South Americans hit by dengue fever epidemic
The Miami Herald, May 17, 2009
While the world continues to be on alert for a potential swine flu pandemic, South Americans have been suffering for months from one of the worst viral epidemics on record.
Hundreds of thousands of people have been sickened by dengue fever this year; more than 70 have died.
'This is the largest epidemic in many years,' said Dr. Eddy Martinez, the director of epidemiology for Bolivia's Ministry of Health in the capital city of La Paz.
By mid-April, he said, there had been more than 55,000 suspected cases in Bolivia's eastern and southern lowlands, with 25 fatalities. Most of those were in Santa Cruz in eastern Bolivia.
Dengue, a mosquito-borne virus endemic in lowland tropical regions around the world but little known in the northern hemisphere, struck particularly hard this year in Bolivia, Paraguay, Argentina and Brazil.
Health officials say the disease is increasingly a problem in the region's densely-populated cities, and is spreading.
At the San Juan de Dios hospital here, where most dengue victims come, doctors treated about 100 people a day during the peak of the recent outbreak in February and March, according to Dr. Gonzalo Rocabado, an internist. They arrived by taxi and busload all summer long -- mothers, fathers, children and grandparents, all with one thing in common: flu-like symptoms.
The epidemic in Bolivia has eased in recent weeks as the weather has grown colder, but it continues in areas that are warmer.
There are four specific serotypes of the dengue virus. A person who recovers from one strain becomes immune to that strain only, and, experts say, is likely to be more susceptible to the others.

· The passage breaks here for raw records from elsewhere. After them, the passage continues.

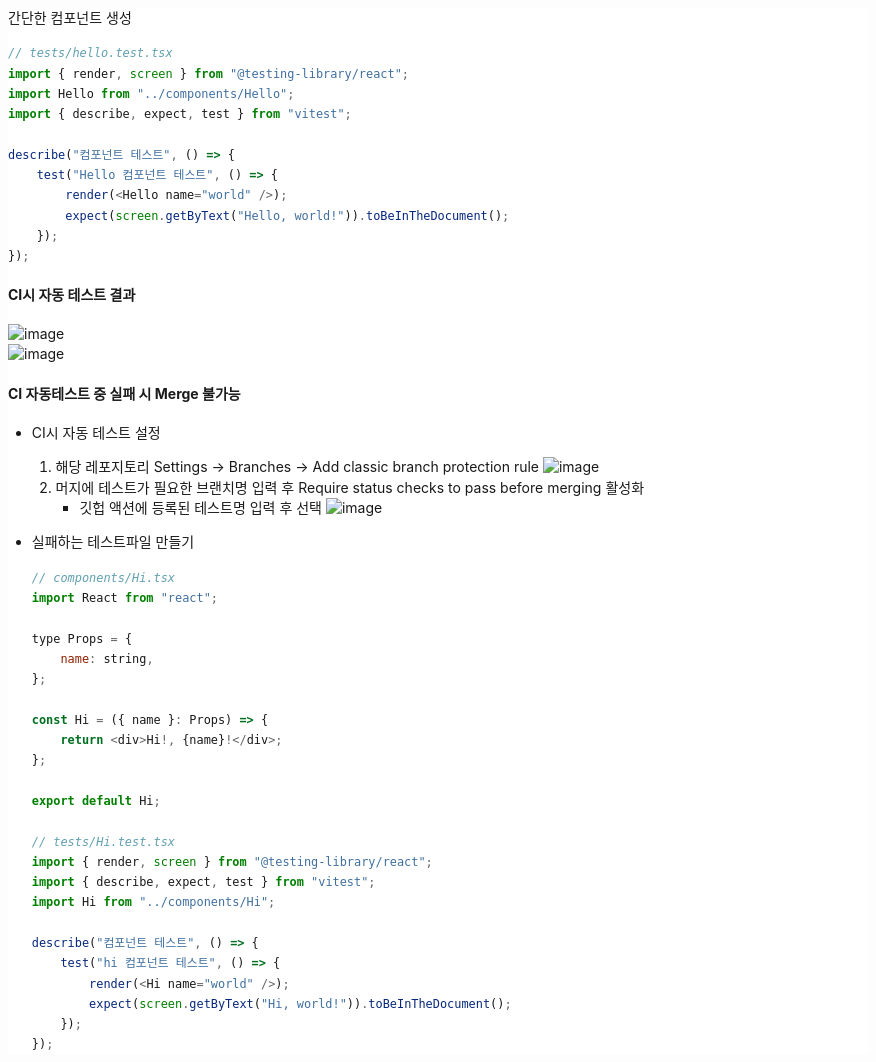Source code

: 간단한 컴포넌트 생성

```javascript
// tests/hello.test.tsx
import { render, screen } from "@testing-library/react";
import Hello from "../components/Hello";
import { describe, expect, test } from "vitest";

describe("컴포넌트 테스트", () => {
    test("Hello 컴포넌트 테스트", () => {
        render(<Hello name="world" />);
        expect(screen.getByText("Hello, world!")).toBeInTheDocument();
    });
});
```

#### CI시 자동 테스트 결과

![image](https://github.com/user-attachments/assets/7e58d92b-d6c3-4d98-a382-56d21ff46d18)  
![image](https://github.com/user-attachments/assets/9d9cc434-f65c-4484-8554-8bbdc499e3b5)

#### CI 자동테스트 중 실패 시 Merge 불가능

-   CI시 자동 테스트 설정

    1. 해당 레포지토리 Settings -> Branches -> Add classic branch protection rule
       ![image](https://github.com/user-attachments/assets/0b8f65c4-f75c-4214-8acf-9c1c0c09d29f)
    2. 머지에 테스트가 필요한 브랜치명 입력 후 Require status checks to pass before merging 활성화
        - 깃헙 액션에 등록된 테스트명 입력 후 선택
          ![image](https://github.com/user-attachments/assets/66dd3d25-3c4a-43f4-a50d-97b0874ee7e6)

-   실패하는 테스트파일 만들기

    ```javascript
    // components/Hi.tsx
    import React from "react";

    type Props = {
        name: string,
    };

    const Hi = ({ name }: Props) => {
        return <div>Hi!, {name}!</div>;
    };

    export default Hi;

    // tests/Hi.test.tsx
    import { render, screen } from "@testing-library/react";
    import { describe, expect, test } from "vitest";
    import Hi from "../components/Hi";

    describe("컴포넌트 테스트", () => {
        test("hi 컴포넌트 테스트", () => {
            render(<Hi name="world" />);
            expect(screen.getByText("Hi, world!")).toBeInTheDocument();
        });
    });
    ```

The most frightening form of the disease is dengue hemorrhagic fever, which affects the circulatory system and internal organs. Those suffering from advanced hemorrhagic dengue bleed from their noses and ears, and internally. Organ failure can lead to death.
The World Health Organization calls dengue 'a major international health concern.' It recently noted that 2.5 billion people live in lowland and tropical areas where dengue viruses can be transmitted, and that the spread of both the mosquito vectors and the viruses has led to the global resurgence of dengue in the past 25 years.
This year, dengue has been a critical problem in South America.
Almost 150,000 cases have been detected in Brazil, 4,000 cases in Paraguay, 13,000 in Argentina and more than 55,000 in Bolivia.
According to official statistics reported by the Pan American Health Organization, there were a quarter million cases of dengue in Latin America and the Caribbean through late April, and 74 deaths. A third of the deaths were in Bolivia.
In 2008, more than one million cases of dengue were reported in Latin America and the Caribbean, with 554 deaths, according to the Pan American Health Organization.
There are no anti-viral drugs for dengue. Doctors must treat the symptoms, mostly dehydration and severe fever.
'It's horrible,' said Martinez, adding that, ``if it's treated early, it's seldom fatal.'
During the southern summer, just ending, medical providers in Bolivia, Brazil and northern Argentina were overwhelmed.
International health officials are now concerned that the coming rainy season in the Caribbean may lead to further outbreaks in countries in that region.
Many of those arriving at the San Juan de Dios hospital are poor. They must pay to enter the hospital, and they usually must pay for their own saline solutions, painkillers and other medicines.
Experts say the biggest cause of the upsurge in dengue in urban areas is the reproduction of mosquitoes in standing water. A daylong campaign in Santa Cruz in March had sanitation, civic and health workers going door to door throughout this city of 1.5 million in an attempt to get people to rid their properties of water-bearing receptacles where mosquitoes thrive.
In Argentina, health officials say the worst affected areas are those in the north, neighboring Bolivia and Paraguay, but cases were reported in the Buenos Aires metropolitan area as well.
'Dengue has come to stay in Latin America,' Argentina's Health Minister Graciela Ocana told reporters in April.
According to the CDC, four factors encourage the disease's spread: increased urbanization, failed public health infrastructures in many countries, increased travel by airplane, and a lack of effective mosquito control.
These factors, along with global climate change, 'can only aggravate the situation,' said Dr. Mirta Roses, the director of the Pan American Health Organization, based in Washington. Higher spending by governments at all levels on clean water, refuse disposal, vector control and accessible public health services are required if dengue is to be contained.